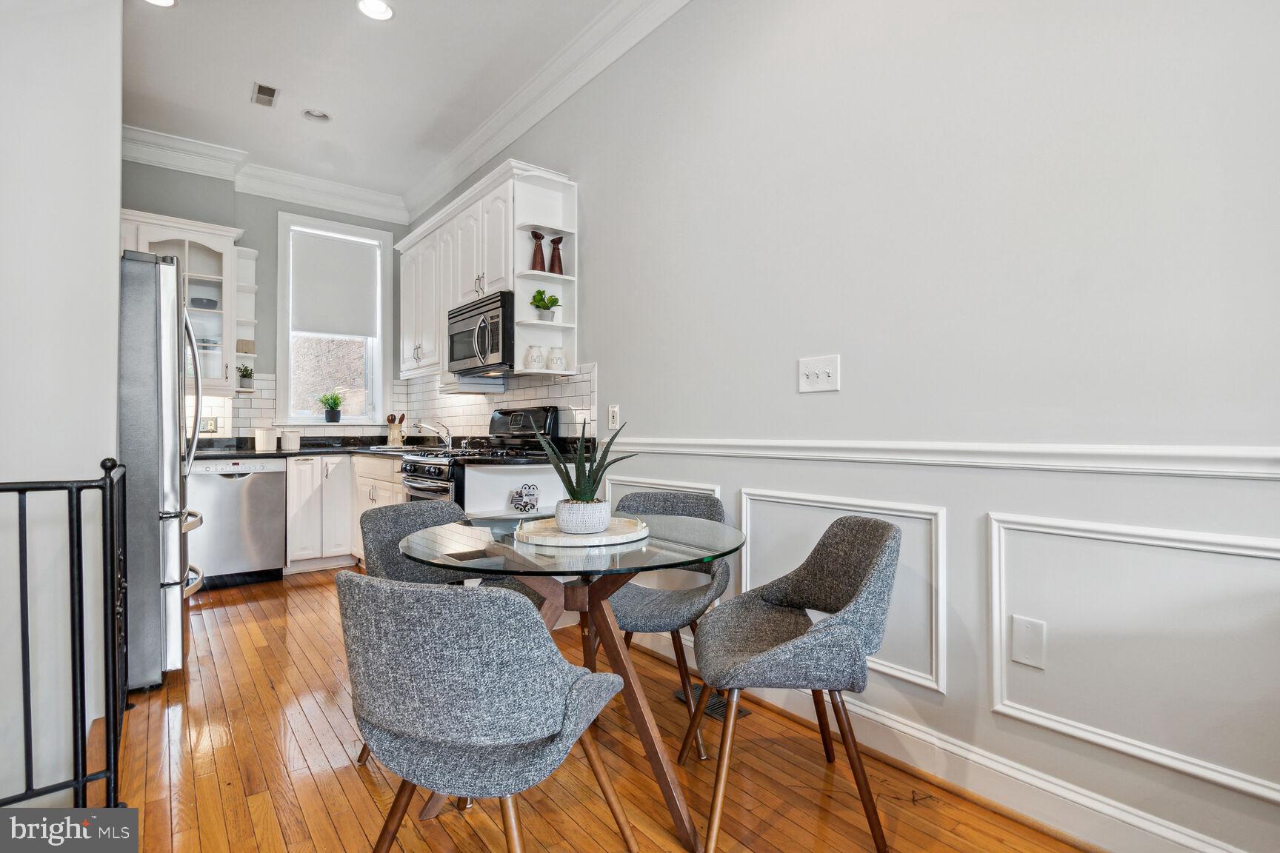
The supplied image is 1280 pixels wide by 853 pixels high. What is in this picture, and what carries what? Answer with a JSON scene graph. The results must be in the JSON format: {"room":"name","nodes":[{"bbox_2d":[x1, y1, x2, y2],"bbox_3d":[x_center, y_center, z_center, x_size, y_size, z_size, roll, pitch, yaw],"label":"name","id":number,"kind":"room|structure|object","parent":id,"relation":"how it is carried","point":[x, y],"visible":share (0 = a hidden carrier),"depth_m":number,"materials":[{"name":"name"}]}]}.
{"room":"dining room","nodes":[
{"label":"dining room","id":0,"kind":"room"},
{"bbox_2d":[0,0,123,802],"bbox_3d":[-2.382,-0.428,1.660,1.509,3.414,0.454,0,-1,-39],"label":"left wall","id":1,"kind":"structure","parent":0,"point":[113,312],"depth_m":1.91,"materials":[{"name":"white paint"}]},
{"bbox_2d":[122,159,409,439],"bbox_3d":[-3.276,-0.483,4.671,3.066,3.125,0.159,0,-1,-39],"label":"back wall","id":2,"kind":"structure","parent":0,"point":[251,227],"depth_m":4.77,"materials":[{"name":"grey paint"}]},
{"bbox_2d":[119,208,249,396],"bbox_3d":[-3.340,-0.839,4.295,0.916,1.220,0.375,0,-1,-39],"label":"glass cabinet","id":3,"kind":"object","parent":2,"relation":"attached to","point":[216,244],"visible":0.52,"depth_m":4.35,"materials":[{"name":"white glass"}]},
{"bbox_2d":[189,296,217,308],"bbox_3d":[-3.203,-0.884,4.426,0.185,0.078,0.177,0,-1,-39],"label":"bowl","id":4,"kind":"object","parent":3,"relation":"in","point":[198,299],"visible":0.75,"depth_m":4.37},
{"bbox_2d":[236,364,254,389],"bbox_3d":[-3.017,-0.379,4.602,0.132,0.193,0.131,0,-1,-39],"label":"potted plant","id":5,"kind":"object","parent":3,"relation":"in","point":[247,374],"visible":0.95,"depth_m":4.57,"materials":[{"name":"green plant"}]},
{"bbox_2d":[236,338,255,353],"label":"small box","id":6,"kind":"object","parent":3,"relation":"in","point":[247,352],"visible":0.82,"depth_m":4.58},
{"bbox_2d":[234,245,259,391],"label":"corner shelf","id":7,"kind":"object","parent":2,"relation":"attached to","point":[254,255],"visible":0.69,"depth_m":4.68,"materials":[{"name":"white paint"}]},
{"bbox_2d":[122,123,408,225],"bbox_3d":[-3.183,-1.935,4.495,2.887,0.178,0.135,0,-1,-39],"label":"crown molding","id":8,"kind":"structure","parent":2,"relation":"attached to","point":[367,212],"depth_m":4.66,"materials":[{"name":"white paint"}]},
{"bbox_2d":[190,371,407,441],"bbox_3d":[-2.990,-0.142,4.883,2.128,0.519,0.008,0,-1,-39],"label":"tile backsplash","id":9,"kind":"structure","parent":2,"relation":"attached to","point":[267,381],"depth_m":4.80,"materials":[{"name":"white tile"}]},
{"bbox_2d":[198,416,219,433],"bbox_3d":[-3.210,-0.003,4.470,0.123,0.117,0.009,0,-1,-39],"label":"wall outlet","id":10,"kind":"object","parent":9,"relation":"attached to","point":[209,429],"visible":0.77,"depth_m":4.47,"materials":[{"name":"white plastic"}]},
{"bbox_2d":[275,207,393,425],"bbox_3d":[-2.639,-0.856,5.235,0.923,1.783,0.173,0,-1,-39],"label":"window","id":11,"kind":"structure","parent":2,"relation":"in","point":[284,347],"depth_m":5.21,"materials":[{"name":"white"}]},
{"bbox_2d":[318,391,344,422],"bbox_3d":[-2.642,-0.173,5.161,0.236,0.279,0.211,0,-1,-39],"label":"potted plant","id":12,"kind":"object","parent":11,"relation":"on","point":[334,418],"visible":1,"depth_m":5.12,"materials":[{"name":"green plant"}]},
{"bbox_2d":[290,228,378,338],"bbox_3d":[-2.647,-1.215,5.227,0.664,0.851,0.054,0,-1,-39],"label":"roller blind","id":13,"kind":"object","parent":11,"relation":"attached to","point":[361,332],"visible":0.98,"depth_m":5.21,"materials":[{"name":"white fabric"}]},
{"bbox_2d":[114,0,619,206],"bbox_3d":[-0.887,-2.105,1.550,3.348,0.105,7.964,0,-1,-39],"label":"ceiling","id":14,"kind":"structure","parent":0,"point":[189,15],"depth_m":3.48,"materials":[{"name":"white paint"}]},
{"bbox_2d":[145,0,176,6],"bbox_3d":[-2.285,-2.042,2.816,0.179,0.027,0.181,0,-1,-39],"label":"recessed light","id":15,"kind":"object","parent":14,"relation":"in","point":[166,1],"visible":0.96,"depth_m":2.89,"materials":[{"name":"white"}]},
{"bbox_2d":[251,82,279,106],"bbox_3d":[-2.288,-2.028,3.684,0.129,0.011,0.255,0,-1,-39],"label":"ceiling vent","id":16,"kind":"object","parent":14,"relation":"in","point":[258,90],"visible":0.99,"depth_m":3.67,"materials":[{"name":"metal"}]},
{"bbox_2d":[301,108,330,121],"bbox_3d":[-2.126,-2.069,3.942,0.176,0.051,0.174,0,-1,-39],"label":"recessed light","id":17,"kind":"object","parent":14,"relation":"in","point":[319,115],"visible":0.98,"depth_m":3.96,"materials":[{"name":"white"}]},
{"bbox_2d":[356,0,394,20],"bbox_3d":[-1.284,-2.041,2.906,0.180,0.034,0.180,0,-1,-39],"label":"recessed light","id":18,"kind":"object","parent":14,"relation":"in","point":[387,13],"visible":0.98,"depth_m":2.93,"materials":[{"name":"white"}]},
{"bbox_2d":[101,568,1094,852],"bbox_3d":[-0.864,1.127,1.587,3.375,0.099,7.860,0,-1,-39],"label":"floor","id":19,"kind":"structure","parent":0,"point":[307,590],"depth_m":1.86,"materials":[{"name":"brown wood"}]},
{"bbox_2d":[0,451,128,800],"bbox_3d":[-1.612,0.560,1.518,0.514,1.048,1.219,0,-1,-39],"label":"metal railing","id":20,"kind":"object","parent":19,"relation":"on","point":[24,647],"visible":0.97,"depth_m":1.48,"materials":[{"name":"black metal"}]},
{"bbox_2d":[117,252,211,693],"bbox_3d":[-2.425,0.194,2.632,0.887,1.787,0.862,0,-1,-39],"label":"refrigerator","id":21,"kind":"object","parent":19,"relation":"on","point":[153,310],"visible":0.51,"depth_m":2.45,"materials":[{"name":"silver metal"}]},
{"bbox_2d":[186,457,287,586],"bbox_3d":[-2.938,0.663,4.341,0.596,0.865,0.635,0,-1,-39],"label":"dishwasher","id":22,"kind":"object","parent":19,"relation":"on","point":[271,496],"visible":0.83,"depth_m":4.12,"materials":[{"name":"silver metal"}]},
{"bbox_2d":[281,453,405,573],"bbox_3d":[-2.222,0.658,4.725,1.002,0.862,0.861,0,-1,-39],"label":"base cabinet","id":23,"kind":"object","parent":19,"relation":"on","point":[296,511],"visible":0.34,"depth_m":4.48,"materials":[{"name":"white paint"}]},
{"bbox_2d":[188,435,408,458],"bbox_3d":[-2.445,0.156,4.390,2.007,0.118,0.859,0,-1,-39],"label":"countertop","id":24,"kind":"structure","parent":23,"relation":"on","point":[279,453],"depth_m":4.39,"materials":[{"name":"black stone"}]},
{"bbox_2d":[254,426,277,451],"bbox_3d":[-2.850,0.094,4.587,0.138,0.177,0.133,0,-1,-39],"label":"canister","id":25,"kind":"object","parent":24,"relation":"on","point":[261,438],"visible":1,"depth_m":4.54,"materials":[{"name":"white ceramic"}]},
{"bbox_2d":[280,428,301,450],"bbox_3d":[-2.713,0.100,4.691,0.127,0.164,0.121,0,-1,-39],"label":"canister","id":26,"kind":"object","parent":24,"relation":"on","point":[289,438],"visible":0.99,"depth_m":4.64,"materials":[{"name":"white ceramic"}]},
{"bbox_2d":[385,413,406,446],"bbox_3d":[-2.079,0.035,5.126,0.152,0.279,0.129,0,-1,-39],"label":"utensil holder","id":27,"kind":"object","parent":24,"relation":"on","point":[392,438],"visible":0.98,"depth_m":5.09,"materials":[{"name":"beige ceramic"}]},
{"bbox_2d":[365,444,442,451],"bbox_3d":[-1.782,0.255,4.611,0.489,0.172,0.619,0,-1,-39],"label":"sink","id":28,"kind":"object","parent":24,"relation":"in","point":[381,449],"visible":0.34,"depth_m":4.61,"materials":[{"name":"silver metal"}]},
{"bbox_2d":[412,417,452,448],"bbox_3d":[-1.563,0.059,4.517,0.272,0.233,0.127,0,-1,-39],"label":"faucet","id":29,"kind":"object","parent":24,"relation":"on","point":[449,444],"visible":1,"depth_m":4.53,"materials":[{"name":"silver metal"}]},
{"bbox_2d":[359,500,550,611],"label":"dining chair","id":30,"kind":"object","parent":19,"relation":"on","point":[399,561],"visible":0.32,"depth_m":2.21,"materials":[{"name":"grey fabric"}]},
{"bbox_2d":[398,407,559,506],"bbox_3d":[-1.000,0.484,3.649,0.732,1.195,0.746,0,-1,-39],"label":"gas range","id":31,"kind":"object","parent":19,"relation":"on","point":[432,473],"visible":0.26,"depth_m":3.59,"materials":[{"name":"metal"}]},
{"bbox_2d":[337,569,634,852],"bbox_3d":[-0.327,0.674,1.304,0.554,0.810,0.556,0,0,22],"label":"chair","id":32,"kind":"object","parent":19,"relation":"on","point":[484,598],"visible":1,"depth_m":1.09,"materials":[{"name":"grey fabric"}]},
{"bbox_2d":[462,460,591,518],"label":"base cabinet","id":33,"kind":"object","parent":19,"relation":"on","point":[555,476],"visible":0.23,"depth_m":3.22,"materials":[{"name":"white paint"}]},
{"bbox_2d":[509,482,539,512],"bbox_3d":[-0.604,0.384,3.154,0.144,0.155,0.066,0,-1,-39],"label":"decoration","id":34,"kind":"object","parent":33,"relation":"attached to","point":[532,493],"visible":0.99,"depth_m":3.14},
{"bbox_2d":[457,436,599,464],"bbox_3d":[-0.593,0.140,3.294,0.665,0.110,0.594,0,-1,-39],"label":"countertop","id":35,"kind":"structure","parent":33,"relation":"on","point":[512,461],"depth_m":3.17,"materials":[{"name":"black stone"}]},
{"bbox_2d":[400,511,747,852],"bbox_3d":[-0.169,0.712,1.828,0.994,0.747,1.012,0,-1,-39],"label":"glass dining table","id":36,"kind":"object","parent":19,"relation":"on","point":[607,623],"visible":0.82,"depth_m":1.67,"materials":[{"name":"clear glass"}]},
{"bbox_2d":[515,514,649,547],"bbox_3d":[-0.168,0.319,1.852,0.394,0.024,0.394,0,0,-9],"label":"tray","id":37,"kind":"object","parent":36,"relation":"on","point":[575,535],"visible":0.78,"depth_m":1.76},
{"bbox_2d":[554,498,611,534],"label":"plant pot","id":38,"kind":"object","parent":37,"relation":"on","point":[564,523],"visible":0.92,"depth_m":1.75,"materials":[{"name":"white ceramic"}]},
{"bbox_2d":[538,411,635,529],"bbox_3d":[-0.173,0.128,1.840,0.305,0.338,0.281,0,0,4],"label":"potted plant","id":39,"kind":"object","parent":37,"relation":"on","point":[584,486],"visible":0.98,"depth_m":1.81,"materials":[{"name":"green plant"}]},
{"bbox_2d":[602,487,733,757],"bbox_3d":[0.065,0.676,2.286,0.544,0.811,0.563,0,0,19],"label":"chair","id":40,"kind":"object","parent":19,"relation":"on","point":[662,623],"visible":0.6,"depth_m":2.17,"materials":[{"name":"grey fabric"}]},
{"bbox_2d":[673,684,750,719],"bbox_3d":[0.280,1.079,2.359,0.123,0.007,0.310,0,-1,-39],"label":"floor vent","id":41,"kind":"object","parent":19,"relation":"in","point":[712,710],"visible":0.33,"depth_m":2.33,"materials":[{"name":"metal"}]},
{"bbox_2d":[685,513,901,852],"bbox_3d":[0.432,0.673,1.740,0.560,0.811,0.570,0,0,1],"label":"chair","id":42,"kind":"object","parent":19,"relation":"on","point":[872,561],"visible":1,"depth_m":1.58,"materials":[{"name":"grey fabric"}]},
{"bbox_2d":[414,0,1279,852],"bbox_3d":[0.259,-0.449,2.744,0.147,3.100,7.005,0,-1,-39],"label":"right wall","id":43,"kind":"structure","parent":0,"point":[612,369],"depth_m":1.75,"materials":[{"name":"grey paint"}]},
{"bbox_2d":[394,157,577,385],"bbox_3d":[-1.196,-0.870,4.234,0.347,1.155,2.178,0,-1,-39],"label":"upper cabinet","id":44,"kind":"object","parent":43,"relation":"attached to","point":[510,270],"visible":0.7,"depth_m":3.80,"materials":[{"name":"white paint"}]},
{"bbox_2d":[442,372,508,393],"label":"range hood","id":45,"kind":"object","parent":44,"relation":"attached to","point":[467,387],"visible":0.93,"depth_m":4.01,"materials":[{"name":"white metal"}]},
{"bbox_2d":[447,291,514,375],"bbox_3d":[-0.896,-0.550,3.789,0.463,0.420,0.760,0,-1,-39],"label":"microwave","id":46,"kind":"object","parent":44,"relation":"attached to","point":[481,349],"visible":0.74,"depth_m":3.59,"materials":[{"name":"metal"}]},
{"bbox_2d":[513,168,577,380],"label":"corner shelf","id":47,"kind":"object","parent":44,"relation":"attached to","point":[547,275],"visible":0.68,"depth_m":3.42,"materials":[{"name":"white paint"}]},
{"bbox_2d":[522,343,545,370],"bbox_3d":[-0.590,-0.379,3.391,0.128,0.147,0.125,0,0,-21],"label":"white vase","id":48,"kind":"object","parent":47,"relation":"on","point":[532,359],"visible":0.99,"depth_m":3.35,"materials":[{"name":"white ceramic"}]},
{"bbox_2d":[528,229,546,272],"bbox_3d":[-0.588,-0.997,3.486,0.098,0.257,0.095,0,-1,-39],"label":"red vase","id":49,"kind":"object","parent":47,"relation":"on","point":[534,232],"visible":0.92,"depth_m":3.46,"materials":[{"name":"brown"}]},
{"bbox_2d":[529,289,560,321],"bbox_3d":[-0.535,-0.681,3.420,0.171,0.190,0.161,0,0,-24],"label":"potted plant","id":50,"kind":"object","parent":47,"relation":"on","point":[555,302],"visible":0.93,"depth_m":3.39,"materials":[{"name":"green plant"}]},
{"bbox_2d":[545,345,567,370],"bbox_3d":[-0.466,-0.374,3.383,0.125,0.139,0.124,0,0,-18],"label":"white vase","id":51,"kind":"object","parent":47,"relation":"on","point":[555,361],"visible":0.99,"depth_m":3.34,"materials":[{"name":"white ceramic"}]},
{"bbox_2d":[548,235,565,273],"bbox_3d":[-0.477,-0.966,3.455,0.092,0.228,0.088,0,-1,-39],"label":"red vase","id":52,"kind":"object","parent":47,"relation":"on","point":[557,244],"visible":0.98,"depth_m":3.43,"materials":[{"name":"brown"}]},
{"bbox_2d":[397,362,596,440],"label":"tile backsplash","id":53,"kind":"structure","parent":43,"relation":"attached to","point":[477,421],"depth_m":4.14,"materials":[{"name":"white tile"}]},
{"bbox_2d":[403,0,691,227],"bbox_3d":[-0.699,-1.956,1.592,3.454,0.164,7.070,0,-1,-39],"label":"crown molding","id":54,"kind":"structure","parent":43,"relation":"attached to","point":[477,160],"depth_m":4.19,"materials":[{"name":"white paint"}]},
{"bbox_2d":[606,403,619,430],"bbox_3d":[-0.138,-0.046,3.116,0.010,0.121,0.076,0,-1,-39],"label":"wall outlet","id":55,"kind":"object","parent":43,"relation":"attached to","point":[612,411],"visible":0.99,"depth_m":3.11,"materials":[{"name":"white plastic"}]},
{"bbox_2d":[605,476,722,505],"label":"wall panel molding","id":56,"kind":"structure","parent":43,"relation":"attached to","point":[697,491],"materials":[{"name":"white paint"}]},
{"bbox_2d":[798,354,841,393],"bbox_3d":[0.631,-0.186,2.134,0.019,0.125,0.163,0,-1,-39],"label":"light switch","id":57,"kind":"object","parent":43,"relation":"attached to","point":[810,374],"visible":0.97,"depth_m":2.13,"materials":[{"name":"white plastic"}]},
{"bbox_2d":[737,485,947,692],"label":"wall panel molding","id":58,"kind":"structure","parent":43,"relation":"attached to","point":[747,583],"depth_m":1.91,"materials":[{"name":"white paint"}]},
{"bbox_2d":[611,437,1279,478],"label":"chair rail","id":59,"kind":"object","parent":43,"relation":"attached to","point":[872,456],"visible":0.87,"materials":[{"name":"white paint"}]},
{"bbox_2d":[632,627,1274,852],"bbox_3d":[0.998,1.004,1.731,0.018,0.128,4.352,0,-1,-39],"label":"baseboard","id":60,"kind":"structure","parent":43,"relation":"attached to","point":[865,712],"depth_m":1.70,"materials":[{"name":"white paint"}]},
{"bbox_2d":[1010,614,1046,668],"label":"blank wall plate","id":61,"kind":"object","parent":43,"relation":"attached to","point":[1023,625],"visible":0.97,"depth_m":1.65,"materials":[{"name":"white plastic"}]},
{"bbox_2d":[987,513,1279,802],"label":"wall panel molding","id":62,"kind":"structure","parent":43,"relation":"attached to","point":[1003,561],"depth_m":1.49,"materials":[{"name":"white paint"}]}
]}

• [Problem description] State how many lines in the records contain the string "vase". Give the number with no words around it.

• [Answer to the problem] 4